I’m reasonably sure that I’ve never seen the blessings of the Anglo-Norman system of trial by jury granted to the people of Hootin’ Holler, who as near as I can tell are subject to their unelected sheriff and judge, a regime whose arbitrary nature is at least somewhat tempered by its ineffectiveness. Presumably, however, the town courthouse is a relic of the days when the Holler was part of the now only dimly remembered Newnited States. Nobody is sure what the jury box is for, but today Snuffy and Lukey are going to use it as a place to hang out and laugh theatrically at someone else getting sent to jail for once.

Gil Thorp, 11/30/21

Wow, if you had asked me to guess “so what’s the resolution to this Chance Macy storyline going to be, the one that the strip keeps teasing as super boring,” I don’t think I would’ve picked “Chance is going to Canada to play metric football in front of nobody” in a million years!
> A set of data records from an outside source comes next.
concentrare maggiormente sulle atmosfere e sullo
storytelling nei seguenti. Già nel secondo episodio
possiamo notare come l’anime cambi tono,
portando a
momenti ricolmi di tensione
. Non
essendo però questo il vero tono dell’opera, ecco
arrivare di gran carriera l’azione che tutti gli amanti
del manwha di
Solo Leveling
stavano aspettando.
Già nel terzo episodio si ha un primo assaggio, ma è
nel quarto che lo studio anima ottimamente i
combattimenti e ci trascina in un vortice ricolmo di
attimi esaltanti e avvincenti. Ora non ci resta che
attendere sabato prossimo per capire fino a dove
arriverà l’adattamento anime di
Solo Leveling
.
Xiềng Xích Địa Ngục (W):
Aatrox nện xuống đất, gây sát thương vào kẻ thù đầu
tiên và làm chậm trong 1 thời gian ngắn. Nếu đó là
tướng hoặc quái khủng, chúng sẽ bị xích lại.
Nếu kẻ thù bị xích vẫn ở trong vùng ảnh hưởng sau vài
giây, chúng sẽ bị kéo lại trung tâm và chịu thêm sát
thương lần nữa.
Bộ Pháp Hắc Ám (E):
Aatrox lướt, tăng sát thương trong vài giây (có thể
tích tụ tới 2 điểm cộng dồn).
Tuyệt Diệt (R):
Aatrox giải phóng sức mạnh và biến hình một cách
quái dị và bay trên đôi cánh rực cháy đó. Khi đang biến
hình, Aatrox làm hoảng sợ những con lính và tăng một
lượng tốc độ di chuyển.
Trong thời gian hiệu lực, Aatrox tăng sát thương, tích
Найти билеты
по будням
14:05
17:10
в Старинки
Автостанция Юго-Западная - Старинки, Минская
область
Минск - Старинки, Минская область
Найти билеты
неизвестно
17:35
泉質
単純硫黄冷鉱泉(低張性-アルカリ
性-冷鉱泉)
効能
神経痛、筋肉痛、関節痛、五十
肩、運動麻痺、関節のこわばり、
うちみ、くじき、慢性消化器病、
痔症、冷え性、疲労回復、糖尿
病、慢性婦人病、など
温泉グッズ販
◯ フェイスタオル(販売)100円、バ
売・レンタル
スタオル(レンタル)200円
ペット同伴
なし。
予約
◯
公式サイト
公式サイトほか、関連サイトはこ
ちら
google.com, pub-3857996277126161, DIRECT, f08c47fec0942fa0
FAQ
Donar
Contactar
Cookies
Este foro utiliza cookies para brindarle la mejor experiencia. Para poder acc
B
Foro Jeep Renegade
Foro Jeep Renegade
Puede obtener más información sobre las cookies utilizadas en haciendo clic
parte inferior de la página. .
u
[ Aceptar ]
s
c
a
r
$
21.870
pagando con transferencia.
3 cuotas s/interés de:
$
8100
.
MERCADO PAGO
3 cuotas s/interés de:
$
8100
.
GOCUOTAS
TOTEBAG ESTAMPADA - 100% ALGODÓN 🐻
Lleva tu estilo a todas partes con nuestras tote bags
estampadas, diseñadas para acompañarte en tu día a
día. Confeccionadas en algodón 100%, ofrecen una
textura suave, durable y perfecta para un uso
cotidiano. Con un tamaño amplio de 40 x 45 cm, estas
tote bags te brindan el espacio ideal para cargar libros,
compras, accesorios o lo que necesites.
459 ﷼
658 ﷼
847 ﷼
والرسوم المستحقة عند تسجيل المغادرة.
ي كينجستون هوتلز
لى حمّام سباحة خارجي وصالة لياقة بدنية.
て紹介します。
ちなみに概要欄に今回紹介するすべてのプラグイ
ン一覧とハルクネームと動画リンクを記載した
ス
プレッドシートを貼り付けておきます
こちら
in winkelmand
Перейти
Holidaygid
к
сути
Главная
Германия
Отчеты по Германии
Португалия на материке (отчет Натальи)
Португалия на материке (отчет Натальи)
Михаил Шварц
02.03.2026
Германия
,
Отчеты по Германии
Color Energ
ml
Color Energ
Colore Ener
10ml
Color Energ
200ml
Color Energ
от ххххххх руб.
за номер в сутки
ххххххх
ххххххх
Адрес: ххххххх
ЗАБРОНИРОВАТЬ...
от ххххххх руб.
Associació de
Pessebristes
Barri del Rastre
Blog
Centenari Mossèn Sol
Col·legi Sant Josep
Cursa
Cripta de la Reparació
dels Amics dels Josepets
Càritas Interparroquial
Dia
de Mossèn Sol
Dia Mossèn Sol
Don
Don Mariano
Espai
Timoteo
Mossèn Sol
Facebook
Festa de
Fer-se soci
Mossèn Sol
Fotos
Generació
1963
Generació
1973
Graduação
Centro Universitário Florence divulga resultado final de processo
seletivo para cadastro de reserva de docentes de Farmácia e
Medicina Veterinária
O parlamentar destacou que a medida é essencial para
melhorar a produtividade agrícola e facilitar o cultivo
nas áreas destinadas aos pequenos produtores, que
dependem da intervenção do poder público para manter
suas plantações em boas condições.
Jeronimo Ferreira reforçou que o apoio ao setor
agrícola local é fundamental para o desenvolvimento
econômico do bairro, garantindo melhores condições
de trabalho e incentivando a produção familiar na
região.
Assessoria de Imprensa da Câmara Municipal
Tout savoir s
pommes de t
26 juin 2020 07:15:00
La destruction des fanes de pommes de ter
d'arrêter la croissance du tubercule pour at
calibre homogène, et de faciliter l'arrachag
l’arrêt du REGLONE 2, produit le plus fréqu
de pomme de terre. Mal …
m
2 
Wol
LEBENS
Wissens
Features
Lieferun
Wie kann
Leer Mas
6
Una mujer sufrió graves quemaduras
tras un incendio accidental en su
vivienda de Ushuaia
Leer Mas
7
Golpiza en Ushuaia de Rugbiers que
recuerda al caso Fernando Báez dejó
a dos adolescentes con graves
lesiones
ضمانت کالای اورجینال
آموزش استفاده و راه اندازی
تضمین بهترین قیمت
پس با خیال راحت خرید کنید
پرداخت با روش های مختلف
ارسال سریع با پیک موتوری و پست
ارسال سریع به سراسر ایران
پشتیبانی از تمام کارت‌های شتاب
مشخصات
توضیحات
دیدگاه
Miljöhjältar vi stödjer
Kudos to Gil Thorp for keeping me guessing in this extremely low-stakes way, I guess?

Hi and Lois, 11/30/21

I’m not usually one to be like “Oh, the children have been raised on digital machines and have no soul, ours is the last truly human generation that will ever walk the earth,” but today’s Hi and Lois, in which the Flagston kids declare their excitement for getting “all kinds of food” delivered and then rattle off not the varieties of food a person might savor but rather than names of various apps, as if their appetite could be sated by a stream of 1s and 0s generated by gullible venture capital, has truly sent a chill up my spine.